In [11]:
import cv2
import numpy as np
from typing import Optional
from matplotlib import pyplot as plt

## Function to show image

In [24]:
def showimage(image):
    
    def ResizeWithAspectRatio(image, width=None, height=None, inter=cv2.INTER_AREA):
        dim = None
        (h, w) = image.shape[:2]

        if width is None and height is None:
            return image
        if width is None:
            r = height / float(h)
            dim = (int(w * r), height)
        else:
            r = width / float(w)
            dim = (width, int(h * r))

        return cv2.resize(image, dim, interpolation=inter)
    
    
    resize = ResizeWithAspectRatio(image, width=600)
    
    
    cv2.imshow('Original Image', resize)
    cv2.waitKey(0)
    cv2.destroyAllWindows()

In [4]:
def threshold_dark_areas(img: np.ndarray, char_length: Optional[float]) -> np.ndarray:
    """
    Threshold image by differentiating areas with light and dark backgrounds
    :param img: image array
    :param char_length: average character length
    :return: threshold image
    """
    # Get threshold on image and binary image
    blur = cv2.GaussianBlur(img, (3, 3), 0)
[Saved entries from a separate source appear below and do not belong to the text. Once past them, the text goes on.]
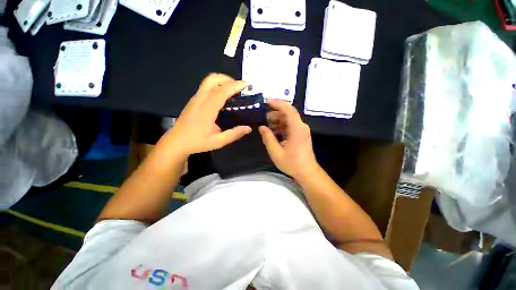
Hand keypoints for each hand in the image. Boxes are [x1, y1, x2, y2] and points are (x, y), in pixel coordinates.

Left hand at [164, 73, 251, 156]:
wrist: (177, 142)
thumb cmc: (197, 142)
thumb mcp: (218, 142)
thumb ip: (234, 134)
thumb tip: (248, 128)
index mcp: (207, 110)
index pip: (221, 91)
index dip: (234, 85)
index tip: (246, 84)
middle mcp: (200, 100)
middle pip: (212, 79)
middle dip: (228, 79)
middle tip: (239, 87)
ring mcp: (195, 98)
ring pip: (208, 81)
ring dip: (222, 81)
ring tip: (232, 90)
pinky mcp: (194, 100)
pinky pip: (206, 87)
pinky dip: (217, 86)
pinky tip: (223, 97)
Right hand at [259, 99, 319, 179]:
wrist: (307, 172)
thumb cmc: (292, 163)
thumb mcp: (276, 152)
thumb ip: (268, 138)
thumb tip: (262, 127)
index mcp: (297, 129)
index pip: (288, 109)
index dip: (277, 103)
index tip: (266, 101)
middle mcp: (301, 126)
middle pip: (288, 113)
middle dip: (275, 112)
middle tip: (263, 116)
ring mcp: (301, 130)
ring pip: (288, 119)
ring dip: (277, 120)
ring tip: (266, 124)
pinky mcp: (300, 134)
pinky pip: (290, 126)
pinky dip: (281, 126)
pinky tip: (273, 131)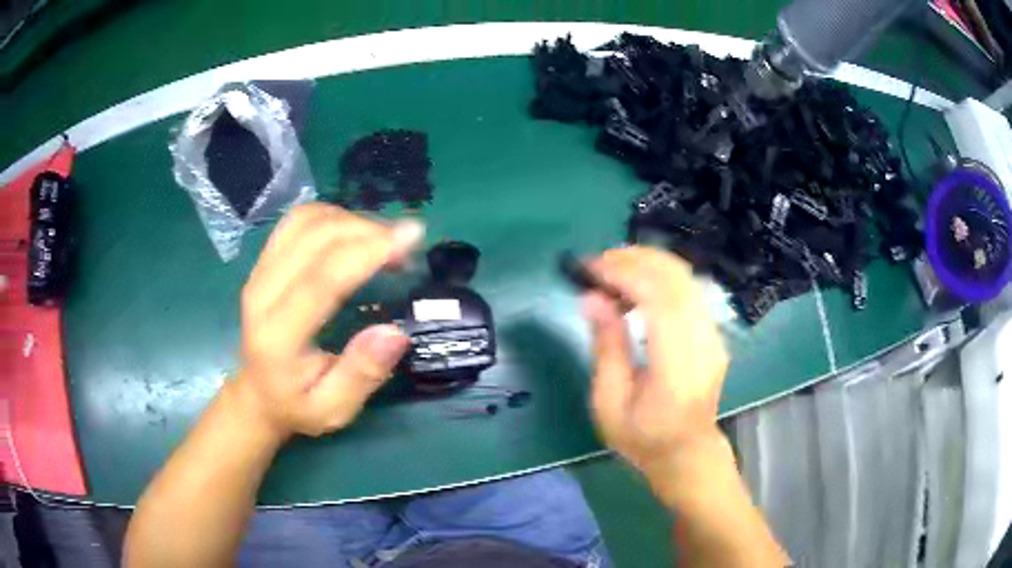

    thresh_kernel = max(int(round(char_length)), 1) if char_length else 21
    thresh_kernel = thresh_kernel + 1 if thresh_kernel % 2 == 0 else thresh_kernel

    thresh = cv2.adaptiveThreshold(blur, 255, cv2.ADAPTIVE_THRESH_GAUSSIAN_C, cv2.THRESH_BINARY_INV, thresh_kernel, 5)
    binary_thresh = cv2.adaptiveThreshold(255 - blur, 255, cv2.ADAPTIVE_THRESH_GAUSSIAN_C, cv2.THRESH_BINARY_INV, thresh_kernel, 5)

    # Mask on areas with dark background
    blur_size = min(255, max(int(2 * char_length) + 1 - int(2 * char_length) % 2, 1) if char_length else 11)
    blur = cv2.GaussianBlur(img, (blur_size, blur_size), 0)
    mask = cv2.inRange(blur, 0, 100)

    # Get contours of dark areas
    contours, _ = cv2.findContours(mask, cv2.RETR_EXTERNAL, cv2.CHAIN_APPROX_SIMPLE)

    # For each dark area, use binary threshold instead of regular threshold
    for c in contours:
        x, y, w, h = cv2.boundingRect(c)

        margin = int(char_length) if char_length else 21
        if min(w, h) > 2 * margin and w * h / np.prod(img.shape[:2]) < 0.9:
            thresh[y+margin:y+h-margin, x+margin:x+w-margin] = binary_thresh[y+margin:y+h-margin, x+margin:x+w-margin]

    return thresh


In [25]:
image_path = 'sample_image02.jpeg'
original_image = cv2.imread(image_path, cv2.IMREAD_GRAYSCALE)
showimage(original_image)

In [23]:
char_length = None

# Apply the function
thresholded_image = threshold_dark_areas(original_image, char_length)

showimage(thresholded_image)